Washington (APA/AFP) - Der Angriff eines mutmaßlichen Rechtsextremisten mit einem Auto auf Gegendemonstranten in Charlottesville kann nach A...

Washington (APA/AFP) - Der Angriff eines mutmaßlichen Rechtsextremisten mit einem Auto auf Gegendemonstranten in Charlottesville kann nach Ansicht von US-Justizminister Jeff Sessions als „Terrorismus“ eingestuft werden. Sessions sagte am Montag dem Sender ABC, die Attacke mit einem Todesopfer und 19 Verletzten „passt zur Definition von einheimischem Terrorismus nach unserem Gesetz“.

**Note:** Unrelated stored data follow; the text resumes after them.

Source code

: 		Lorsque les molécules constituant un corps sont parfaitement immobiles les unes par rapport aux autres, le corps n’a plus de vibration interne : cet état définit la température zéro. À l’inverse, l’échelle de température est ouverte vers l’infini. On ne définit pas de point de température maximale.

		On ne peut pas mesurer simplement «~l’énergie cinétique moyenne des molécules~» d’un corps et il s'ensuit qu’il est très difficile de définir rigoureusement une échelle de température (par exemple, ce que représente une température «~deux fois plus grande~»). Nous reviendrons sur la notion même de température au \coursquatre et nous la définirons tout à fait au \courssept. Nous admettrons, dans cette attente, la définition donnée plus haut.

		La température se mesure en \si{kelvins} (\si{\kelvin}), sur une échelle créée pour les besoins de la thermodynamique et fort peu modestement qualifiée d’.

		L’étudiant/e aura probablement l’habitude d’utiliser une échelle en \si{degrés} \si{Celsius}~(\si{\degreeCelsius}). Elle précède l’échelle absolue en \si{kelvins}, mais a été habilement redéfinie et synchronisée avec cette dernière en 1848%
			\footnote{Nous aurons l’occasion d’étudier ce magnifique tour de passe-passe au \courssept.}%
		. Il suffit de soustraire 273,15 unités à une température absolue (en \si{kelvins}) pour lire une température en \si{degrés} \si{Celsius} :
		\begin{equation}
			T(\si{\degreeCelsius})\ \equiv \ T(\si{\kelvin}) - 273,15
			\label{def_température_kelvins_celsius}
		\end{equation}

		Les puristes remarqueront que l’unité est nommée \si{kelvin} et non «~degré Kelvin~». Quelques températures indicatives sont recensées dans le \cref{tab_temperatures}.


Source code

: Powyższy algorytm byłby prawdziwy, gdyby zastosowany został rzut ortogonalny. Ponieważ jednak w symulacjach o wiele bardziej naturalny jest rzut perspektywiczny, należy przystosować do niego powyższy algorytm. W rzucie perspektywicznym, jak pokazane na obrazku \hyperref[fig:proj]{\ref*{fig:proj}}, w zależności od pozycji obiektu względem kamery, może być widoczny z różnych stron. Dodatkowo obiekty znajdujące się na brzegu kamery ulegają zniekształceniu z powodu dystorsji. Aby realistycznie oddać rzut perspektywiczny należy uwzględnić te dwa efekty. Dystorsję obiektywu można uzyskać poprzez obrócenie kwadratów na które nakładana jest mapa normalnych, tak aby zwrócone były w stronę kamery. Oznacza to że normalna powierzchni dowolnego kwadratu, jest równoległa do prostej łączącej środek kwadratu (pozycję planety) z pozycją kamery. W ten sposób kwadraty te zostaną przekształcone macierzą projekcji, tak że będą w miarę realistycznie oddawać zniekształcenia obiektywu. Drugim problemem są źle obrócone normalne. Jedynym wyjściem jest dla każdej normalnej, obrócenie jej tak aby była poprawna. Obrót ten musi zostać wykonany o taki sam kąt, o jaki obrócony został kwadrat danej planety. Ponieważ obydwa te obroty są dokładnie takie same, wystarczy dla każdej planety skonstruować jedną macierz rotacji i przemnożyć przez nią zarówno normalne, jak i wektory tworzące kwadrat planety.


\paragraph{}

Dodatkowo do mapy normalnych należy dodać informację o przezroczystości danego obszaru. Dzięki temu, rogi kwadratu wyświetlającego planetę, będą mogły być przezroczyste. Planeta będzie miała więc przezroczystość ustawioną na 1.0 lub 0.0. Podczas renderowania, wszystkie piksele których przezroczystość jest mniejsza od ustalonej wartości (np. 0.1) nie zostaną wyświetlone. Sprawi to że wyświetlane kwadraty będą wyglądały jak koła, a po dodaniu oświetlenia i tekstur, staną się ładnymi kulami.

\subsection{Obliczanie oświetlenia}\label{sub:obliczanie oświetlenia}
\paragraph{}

Der Täter hatte sein Auto am Samstag offenbar absichtlich in eine Gruppe von Menschen gesteuert, die gegen einen rechtsextremen Aufmarsch protestierten. Sessions kündigte zugleich an, dass die Ermittlungen der Justiz in dem Fall mit dem Ziel der „härtesten Anklage“ geführt würden, denn dies sei „unzweifelhaft ein unakzeptabler, bösartiger Angriff“ gewesen. Das Justizministerium hat in dem Fall Ermittlungen auf Bundesebene eingeleitet, die US-Bundespolizei FBI ermittelt.

Der Fahrer des Wagens, ein 20-jähriger mutmaßlicher Neo-Nazi aus Ohio, wurde festgenommen. Ihm wird Mord mit bedingtem Vorsatz vorgeworfen.